Code for the paper "On First-Order Meta-Learning Algorithms"
https://arxiv.org/abs/1803.02999
MIT License
989 stars 210 forks source link

Difference between shots and train_shots #7

Closed nattari closed 6 years ago

nattari commented 6 years ago

I believe num_shots in the code explain number of examples for each class. In the train function the initialization is given as "num_shots = train_shots or num_shots".

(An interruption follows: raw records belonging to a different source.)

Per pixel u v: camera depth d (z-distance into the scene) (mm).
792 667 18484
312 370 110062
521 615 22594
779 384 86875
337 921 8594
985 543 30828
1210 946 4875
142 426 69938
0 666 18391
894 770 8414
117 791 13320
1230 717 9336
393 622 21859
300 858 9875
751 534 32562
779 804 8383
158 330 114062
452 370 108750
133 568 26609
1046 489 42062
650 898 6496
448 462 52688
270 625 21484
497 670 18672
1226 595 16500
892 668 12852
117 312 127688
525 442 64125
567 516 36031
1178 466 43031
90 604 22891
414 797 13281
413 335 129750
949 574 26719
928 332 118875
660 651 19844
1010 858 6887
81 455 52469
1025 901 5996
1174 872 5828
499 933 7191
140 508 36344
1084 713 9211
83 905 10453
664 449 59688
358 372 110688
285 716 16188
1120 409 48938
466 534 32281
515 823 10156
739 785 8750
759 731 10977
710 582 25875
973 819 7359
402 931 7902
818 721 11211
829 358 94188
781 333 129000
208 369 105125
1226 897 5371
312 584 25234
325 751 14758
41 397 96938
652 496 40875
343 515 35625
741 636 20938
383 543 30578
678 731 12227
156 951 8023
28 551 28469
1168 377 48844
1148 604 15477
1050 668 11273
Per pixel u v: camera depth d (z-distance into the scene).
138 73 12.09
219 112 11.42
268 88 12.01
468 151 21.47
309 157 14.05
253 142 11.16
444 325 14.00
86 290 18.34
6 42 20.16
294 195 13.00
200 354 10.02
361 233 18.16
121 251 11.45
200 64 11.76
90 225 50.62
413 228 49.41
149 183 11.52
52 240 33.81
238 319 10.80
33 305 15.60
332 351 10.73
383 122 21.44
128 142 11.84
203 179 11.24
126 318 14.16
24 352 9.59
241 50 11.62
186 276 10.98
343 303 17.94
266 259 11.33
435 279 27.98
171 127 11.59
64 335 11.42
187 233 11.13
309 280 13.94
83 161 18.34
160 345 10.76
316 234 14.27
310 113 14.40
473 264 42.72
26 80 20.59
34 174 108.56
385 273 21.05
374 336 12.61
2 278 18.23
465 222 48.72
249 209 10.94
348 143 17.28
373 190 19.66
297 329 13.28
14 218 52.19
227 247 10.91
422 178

Now for 1-shot 5-way example (given), python -u run_omniglot.py --shots 1 --inner-batch 25 --inner-iters 3 --meta-step 1 --meta-batch 10 --meta-iters 100000 --eval-batch 25 --eval-iters 5 --learning-rate 0.001 --meta-step-final 0 --train-shots 15 --checkpoint ckpt_o15t --transductive

For above case, train-shots = 15 and shots=1, now num_shots in the code would get 15 but it should be 1 as it is one example per class (1-shot, 5-way). Maybe I am missing something, can you please clarify?

nattari commented 6 years ago

For omniglot data, is there a initializer (initial weights) you use to start the training with? As I see in the code, it seems random initialization. Is it true?

unixpickle commented 6 years ago

In response to your first question: shots is the number of examples per class during evaluation. However, we found that we got better performance on 1-shot and 5-shot classification if we trained the model using more examples per class (e.g. 15). Train shots is thus the number of examples per class used at training time.

Regarding your second question: we use TensorFlow's default random initialization.

nattari commented 6 years ago

Thanks for the response.